Several other glassworks were founded from the Eulenhütte, for example in Schwanenbrückl in the Bohemian Forest , in Reiditz in the Jizera Mountains or in Broumy near Křivoklát . Since the last quarter of the 16th century, these huts were also among the centers of glass and enamel painting, because various drinking vessels such as beakers, guild glasses, so-called elector and Mauritian pumps, but also coats of arms were decorated with enamel paintings.
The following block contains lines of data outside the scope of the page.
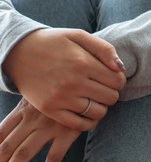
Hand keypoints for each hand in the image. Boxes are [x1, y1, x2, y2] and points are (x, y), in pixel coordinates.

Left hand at [0, 98, 82, 161]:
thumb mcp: (39, 95)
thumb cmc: (61, 90)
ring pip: (24, 153)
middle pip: (6, 147)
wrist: (85, 81)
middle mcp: (32, 120)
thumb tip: (8, 128)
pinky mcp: (68, 131)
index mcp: (22, 111)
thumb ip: (25, 110)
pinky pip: (55, 154)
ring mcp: (49, 126)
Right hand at [3, 28, 124, 130]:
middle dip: (111, 92)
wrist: (18, 52)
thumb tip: (121, 68)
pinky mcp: (50, 109)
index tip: (111, 76)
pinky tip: (87, 111)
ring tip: (93, 97)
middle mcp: (73, 82)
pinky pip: (79, 125)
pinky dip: (88, 121)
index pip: (118, 81)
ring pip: (98, 112)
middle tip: (102, 86)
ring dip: (101, 106)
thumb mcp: (78, 36)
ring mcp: (60, 98)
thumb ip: (104, 49)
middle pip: (111, 98)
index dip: (119, 79)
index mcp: (83, 63)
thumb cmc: (53, 42)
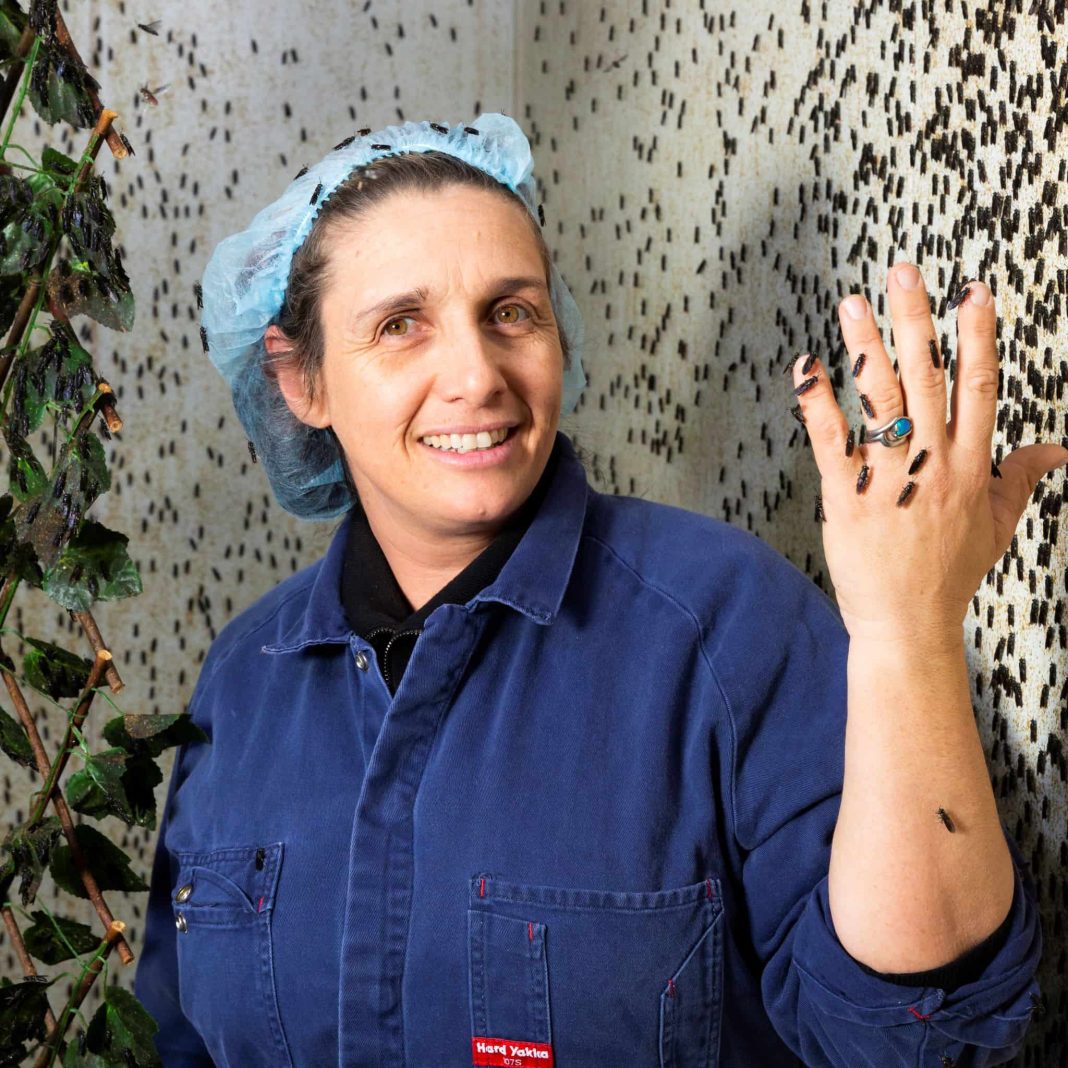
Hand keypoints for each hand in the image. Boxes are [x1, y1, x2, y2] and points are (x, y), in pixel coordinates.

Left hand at [787, 262, 1067, 644]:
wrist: (908, 621)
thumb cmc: (950, 571)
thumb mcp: (997, 523)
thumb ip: (1020, 477)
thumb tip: (1058, 449)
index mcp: (971, 465)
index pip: (978, 387)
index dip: (975, 336)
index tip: (971, 291)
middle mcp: (933, 464)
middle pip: (926, 380)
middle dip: (916, 322)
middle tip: (903, 273)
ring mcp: (889, 479)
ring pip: (879, 404)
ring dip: (865, 350)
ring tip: (851, 305)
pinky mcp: (847, 497)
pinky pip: (831, 443)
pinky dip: (817, 405)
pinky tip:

Later the Eulenhof was converted into a Meierhof. In the 19th century there was a stately hunter's house.

Others

In 1592 the Schürer family was elevated to the nobility for their services to the Bohemian glass industry and the title "Schürer von Waldheim " was awarded.

Individual evidence

  1. a b c d Collection of mixed news on Saxon history. Fourth volume. Johann Christoph Stößel, Chemnitz 1770, news of the emergence of the blue color works in the Upper Ore Mountains., P.  363–367 ( slub-dresden.de - the date "between the years 1540 and 1560" is imprecise: Lehmann sets it to a hundred years before his report. The period mentioned results from back calculation from the assumed date of origin of Lehmann's writing.): "News of the origin of the blue color wrecks"
  2. Dr. Albrecht Kirsche, Dresden: The oldest glassworks families in the Ore Mountains. (No longer available online.) In: Salt and History / Miriquidi - Erzgebirge / Glass and Wood / Glassworks families. Heimatverein Mortelgrund - Alte Salzstraße eV, archived from the original on January 18, 2018 ; accessed on January 17, 2018 . Info: The archive link was inserted automatically and has not yet been checked. Please check the original and archive link according to the instructions and then remove this notice. @1@ 2Template: Webachiv / IABot / www.alte-salzstrasse.de
  3. Elbogner Kreis: 15 . Ehrlich, 1847 ( google.de [accessed April 1, 2020]).